(Provided records)

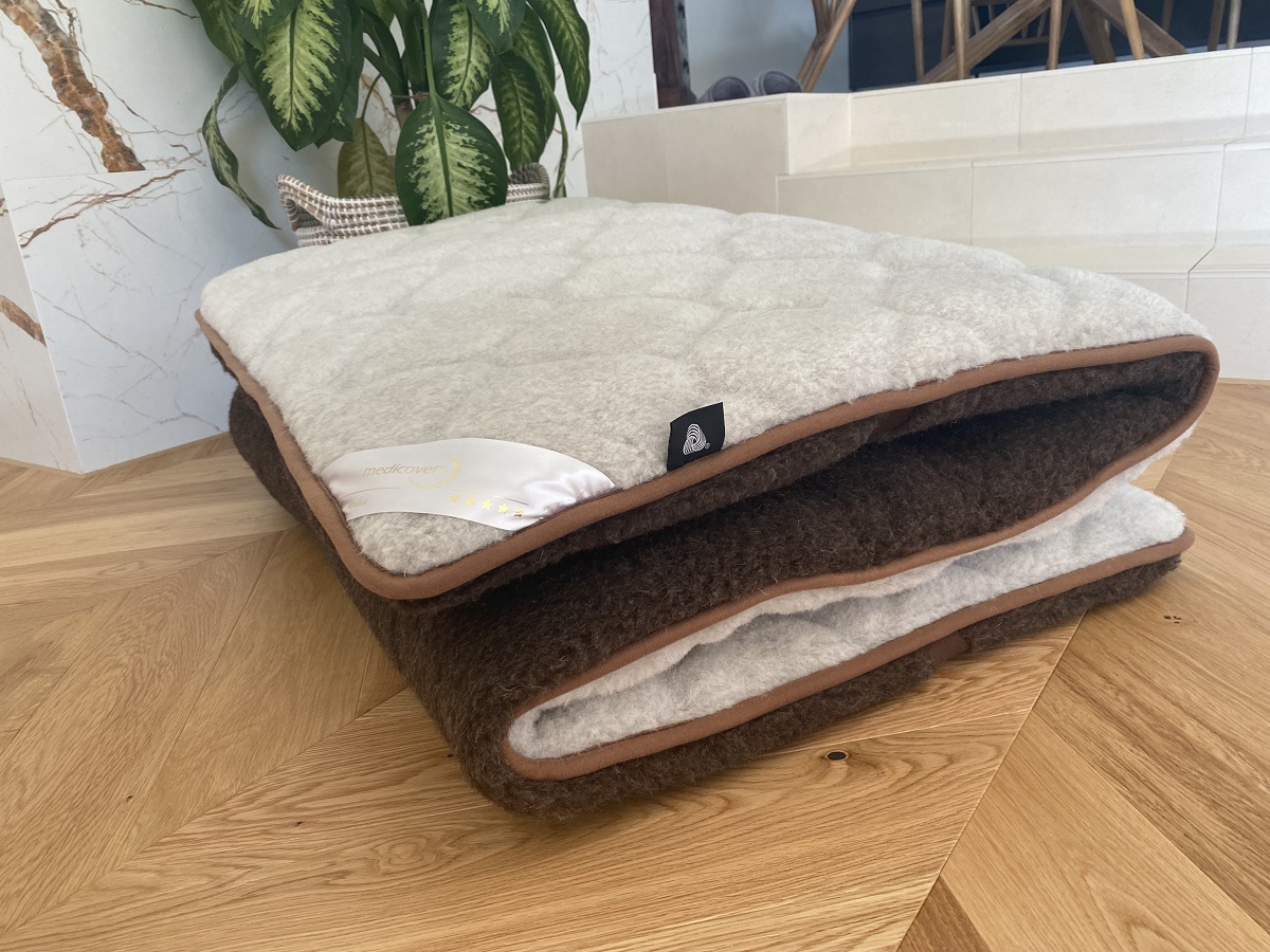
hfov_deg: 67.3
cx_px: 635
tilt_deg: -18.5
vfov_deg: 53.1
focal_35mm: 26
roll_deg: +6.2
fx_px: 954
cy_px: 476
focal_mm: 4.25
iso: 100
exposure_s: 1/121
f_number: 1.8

(End Provided records)

# Directions:
All lines from the one containing "roll_deg: +6.2" down to the final line above are to be restated word for word; leave out the rest.

# Exercise solution:
roll_deg: +6.2
fx_px: 954
cy_px: 476
focal_mm: 4.25
iso: 100
exposure_s: 1/121
f_number: 1.8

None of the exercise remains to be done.